Fixing The IRS Will Require Much More Than Hiring Additional Staff
As usual, the politicians are missing the point: Success or failure of the IRS’s ambitious plan to spend $80 billion in new money won’t be measured by how many new staff it hires. Rather it will depend largely on the agency’s ability to hire the right people, upgrade and modernize its technology, and change its hidebound culture, management, and business practices.
At TPC ‘s annual Donald C. Lubick Symposium this week, a broad range of experts, including Deputy Treasury Secretary Wally Adeyemo, former IRS Commissioner Charles Rossotti, former IRS Taxpayer Advocate Nina Olson, former senior Treasury official Natasha Sarin, and others broadly agreed: It will take much more than just increasing the IRS headcount to improve taxpayer experience and reduce non-compliance.
That’s not to say the IRS doesn’t need more staff.

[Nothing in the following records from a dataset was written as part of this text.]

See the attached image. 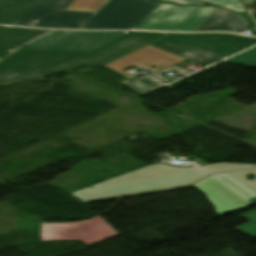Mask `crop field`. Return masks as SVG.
I'll list each match as a JSON object with an SVG mask.
<instances>
[{
    "mask_svg": "<svg viewBox=\"0 0 256 256\" xmlns=\"http://www.w3.org/2000/svg\"><path fill=\"white\" fill-rule=\"evenodd\" d=\"M240 217L247 219L251 222H249L237 229L256 237V210H253V211H251L247 214H244Z\"/></svg>",
    "mask_w": 256,
    "mask_h": 256,
    "instance_id": "17",
    "label": "crop field"
},
{
    "mask_svg": "<svg viewBox=\"0 0 256 256\" xmlns=\"http://www.w3.org/2000/svg\"><path fill=\"white\" fill-rule=\"evenodd\" d=\"M106 0H74L66 10L95 12Z\"/></svg>",
    "mask_w": 256,
    "mask_h": 256,
    "instance_id": "14",
    "label": "crop field"
},
{
    "mask_svg": "<svg viewBox=\"0 0 256 256\" xmlns=\"http://www.w3.org/2000/svg\"><path fill=\"white\" fill-rule=\"evenodd\" d=\"M119 235L98 216L80 223H42L41 241L82 240L88 245Z\"/></svg>",
    "mask_w": 256,
    "mask_h": 256,
    "instance_id": "7",
    "label": "crop field"
},
{
    "mask_svg": "<svg viewBox=\"0 0 256 256\" xmlns=\"http://www.w3.org/2000/svg\"><path fill=\"white\" fill-rule=\"evenodd\" d=\"M50 32L0 26V84L79 66H103L167 35L128 32L91 52L22 48Z\"/></svg>",
    "mask_w": 256,
    "mask_h": 256,
    "instance_id": "1",
    "label": "crop field"
},
{
    "mask_svg": "<svg viewBox=\"0 0 256 256\" xmlns=\"http://www.w3.org/2000/svg\"><path fill=\"white\" fill-rule=\"evenodd\" d=\"M249 26L248 20L240 14L217 8L196 31L239 32Z\"/></svg>",
    "mask_w": 256,
    "mask_h": 256,
    "instance_id": "10",
    "label": "crop field"
},
{
    "mask_svg": "<svg viewBox=\"0 0 256 256\" xmlns=\"http://www.w3.org/2000/svg\"><path fill=\"white\" fill-rule=\"evenodd\" d=\"M43 1L45 0H0V24L10 23Z\"/></svg>",
    "mask_w": 256,
    "mask_h": 256,
    "instance_id": "11",
    "label": "crop field"
},
{
    "mask_svg": "<svg viewBox=\"0 0 256 256\" xmlns=\"http://www.w3.org/2000/svg\"><path fill=\"white\" fill-rule=\"evenodd\" d=\"M124 33L126 32L54 31L25 47L90 51Z\"/></svg>",
    "mask_w": 256,
    "mask_h": 256,
    "instance_id": "8",
    "label": "crop field"
},
{
    "mask_svg": "<svg viewBox=\"0 0 256 256\" xmlns=\"http://www.w3.org/2000/svg\"><path fill=\"white\" fill-rule=\"evenodd\" d=\"M184 60L185 59L183 58L147 45L105 66L131 79L135 78V76L125 72L124 70L133 65L143 70L147 69L149 71L155 72L169 67H173ZM152 64L156 65L157 67L154 69L149 67Z\"/></svg>",
    "mask_w": 256,
    "mask_h": 256,
    "instance_id": "9",
    "label": "crop field"
},
{
    "mask_svg": "<svg viewBox=\"0 0 256 256\" xmlns=\"http://www.w3.org/2000/svg\"><path fill=\"white\" fill-rule=\"evenodd\" d=\"M73 0H46L12 25L57 29H134L161 2L107 0L95 13L64 11Z\"/></svg>",
    "mask_w": 256,
    "mask_h": 256,
    "instance_id": "2",
    "label": "crop field"
},
{
    "mask_svg": "<svg viewBox=\"0 0 256 256\" xmlns=\"http://www.w3.org/2000/svg\"><path fill=\"white\" fill-rule=\"evenodd\" d=\"M243 2V4L246 6V5H250L254 2H256L255 0H241Z\"/></svg>",
    "mask_w": 256,
    "mask_h": 256,
    "instance_id": "21",
    "label": "crop field"
},
{
    "mask_svg": "<svg viewBox=\"0 0 256 256\" xmlns=\"http://www.w3.org/2000/svg\"><path fill=\"white\" fill-rule=\"evenodd\" d=\"M122 83H124V84L144 93V94H147L155 89H158V88L164 86L163 84H161L147 76L128 80V81H125Z\"/></svg>",
    "mask_w": 256,
    "mask_h": 256,
    "instance_id": "12",
    "label": "crop field"
},
{
    "mask_svg": "<svg viewBox=\"0 0 256 256\" xmlns=\"http://www.w3.org/2000/svg\"><path fill=\"white\" fill-rule=\"evenodd\" d=\"M251 201H253L254 203H256V198H254V199H251Z\"/></svg>",
    "mask_w": 256,
    "mask_h": 256,
    "instance_id": "22",
    "label": "crop field"
},
{
    "mask_svg": "<svg viewBox=\"0 0 256 256\" xmlns=\"http://www.w3.org/2000/svg\"><path fill=\"white\" fill-rule=\"evenodd\" d=\"M231 175L235 176L239 180L243 181L247 185H249L251 188H253L256 191V179L252 181H248L246 179L247 175H255L256 176V169L255 170H249V171H243V172H236V173H230Z\"/></svg>",
    "mask_w": 256,
    "mask_h": 256,
    "instance_id": "19",
    "label": "crop field"
},
{
    "mask_svg": "<svg viewBox=\"0 0 256 256\" xmlns=\"http://www.w3.org/2000/svg\"><path fill=\"white\" fill-rule=\"evenodd\" d=\"M250 167H256V166L233 164V163H216V164H211V165L202 167V169L210 173H217V172H223V171H229V170H235V169H241V168H250Z\"/></svg>",
    "mask_w": 256,
    "mask_h": 256,
    "instance_id": "15",
    "label": "crop field"
},
{
    "mask_svg": "<svg viewBox=\"0 0 256 256\" xmlns=\"http://www.w3.org/2000/svg\"><path fill=\"white\" fill-rule=\"evenodd\" d=\"M157 1H163V2L181 4V5H207L195 0H157Z\"/></svg>",
    "mask_w": 256,
    "mask_h": 256,
    "instance_id": "20",
    "label": "crop field"
},
{
    "mask_svg": "<svg viewBox=\"0 0 256 256\" xmlns=\"http://www.w3.org/2000/svg\"><path fill=\"white\" fill-rule=\"evenodd\" d=\"M254 44L255 38L211 33L171 34L151 45L207 67Z\"/></svg>",
    "mask_w": 256,
    "mask_h": 256,
    "instance_id": "4",
    "label": "crop field"
},
{
    "mask_svg": "<svg viewBox=\"0 0 256 256\" xmlns=\"http://www.w3.org/2000/svg\"><path fill=\"white\" fill-rule=\"evenodd\" d=\"M216 7H180L161 3L137 30L194 32Z\"/></svg>",
    "mask_w": 256,
    "mask_h": 256,
    "instance_id": "5",
    "label": "crop field"
},
{
    "mask_svg": "<svg viewBox=\"0 0 256 256\" xmlns=\"http://www.w3.org/2000/svg\"><path fill=\"white\" fill-rule=\"evenodd\" d=\"M209 174L194 168L180 169L157 164L143 167L122 176L71 193L83 202H92L192 184Z\"/></svg>",
    "mask_w": 256,
    "mask_h": 256,
    "instance_id": "3",
    "label": "crop field"
},
{
    "mask_svg": "<svg viewBox=\"0 0 256 256\" xmlns=\"http://www.w3.org/2000/svg\"><path fill=\"white\" fill-rule=\"evenodd\" d=\"M171 71H174V72H176V73H178L182 76H185V75L191 73V72H189L185 69H182V68L176 66V67H173V68H169V69H166V70H163V71H160V72H156V73H152V74H148V75L166 84V83H169V82L164 80L166 78L163 77L162 75L165 74V73L171 72Z\"/></svg>",
    "mask_w": 256,
    "mask_h": 256,
    "instance_id": "18",
    "label": "crop field"
},
{
    "mask_svg": "<svg viewBox=\"0 0 256 256\" xmlns=\"http://www.w3.org/2000/svg\"><path fill=\"white\" fill-rule=\"evenodd\" d=\"M222 63L241 66H256V47L248 51H245L231 59L223 61Z\"/></svg>",
    "mask_w": 256,
    "mask_h": 256,
    "instance_id": "13",
    "label": "crop field"
},
{
    "mask_svg": "<svg viewBox=\"0 0 256 256\" xmlns=\"http://www.w3.org/2000/svg\"><path fill=\"white\" fill-rule=\"evenodd\" d=\"M219 7L238 11L240 13L246 11V9L239 3L238 0H200Z\"/></svg>",
    "mask_w": 256,
    "mask_h": 256,
    "instance_id": "16",
    "label": "crop field"
},
{
    "mask_svg": "<svg viewBox=\"0 0 256 256\" xmlns=\"http://www.w3.org/2000/svg\"><path fill=\"white\" fill-rule=\"evenodd\" d=\"M216 206L218 214L253 205L248 199L256 196V192L229 173L208 178L196 185Z\"/></svg>",
    "mask_w": 256,
    "mask_h": 256,
    "instance_id": "6",
    "label": "crop field"
}]
</instances>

It does. Desperately. But the agency never will solve its many problems just by hiring more humans.
Staff, But More
Its need for updated technology is well-documented. Rossotti, who started and ran a business systems company before leading the IRS, believes the agency can make progress by installing new systems even before it completely replaces its decades-old core taxpayer database.
The agency also needs a cultural makeover. Much of its middle management is highly resistant to change, its rank-and-file staff morale is low, and its union/management relations are poor.
Olson said the IRS needs to think of itself primarily as an agency that supports taxpayers rather than mostly an enforcer of the law. These days, the IRS talks about “customer service.” Taxpayers, of course, are not customers. But more importantly, much of what the agency does sends very different signals, from its incomprehensible notices to taxpayers to its continued self-harm by effectively forcing many filers to communicate by paper.
How Tech Can Help
In any successful organization, appropriate technology is a key to making workers more productive.
Here’s one simple example: The IRS closed examinations of about 540,000 returns from 2018. In about 70,000 of them, or roughly one out of every eight, the IRS found no errors. Imagine if the agency could effectively use machine learning to better identify problem returns before it wastes staff on these “no change” audits.
Better computer-assisted triage could make it possible for humans to focus on true errors or fraud in a more cost-effective way. Tech also can help confused taxpayers avoid simple mistakes when they file and allow the IRS to communicate electronically, which can reduce agency resources now dedicated to reviewing tons of paper.
The IRS still will need more people to fulfill its promise of increasing audit rates for high-income households and corporations. And it will need more data scientists and computer geeks to build and maintain those new systems. But it may need fewer staff wielding red pens flyspecking paper returns by hand.
Pols Arguing Head Counts
To its credit, the agency’s spending plan barely mentions head counts. Rather it rightly focuses on the twin goals of improving service and reducing fraud. And it lays out scores of process changes to get there.
But you’d never know it from listening to the political debate, which appears to be occurring in some parallel universe.
This started when the Biden Treasury projected the agency could hire 87,000 new staff if Congress gave it the money it wanted. That number was almost certainly inflated. And, worse, it became a political gift to Republicans.
They, predictably, turned the number into a caricature. First, 87,000 new employees became 87,000 revenue agents (notwithstanding that the vast majority of new staff will be answering the phone and processing returns).
In his first speech to the House, newly elected Speaker Kevin McCarthy (R-CA) vowed “our very first bill will repeal the funding for 87,000 new IRS agents.” Though most of those 87,000 new agents were non-existent, House Republicans voted to repeal their funding anyway.
But the hyperbole didn’t end there. Some in the GOP turned those 87,000 phantom new revenue agents into a spectral army of armed officers battering down the doors of innocent, unsuspecting taxpayers.
Democrats rose to the bait and responded that more staff was good because it would target fat cat tax cheats.
If the agency is to meet its ambitious modernization goals, it will need new kinds of workers. But mostly it will have to change the way it thinks about all the ways it interacts with taxpayers. Without that profound change in culture, all the new staff in the world won’t help the IRS achieve its very ambitious goals.
The authors of the strategic plan seem to know that. If only the politicians could catch up.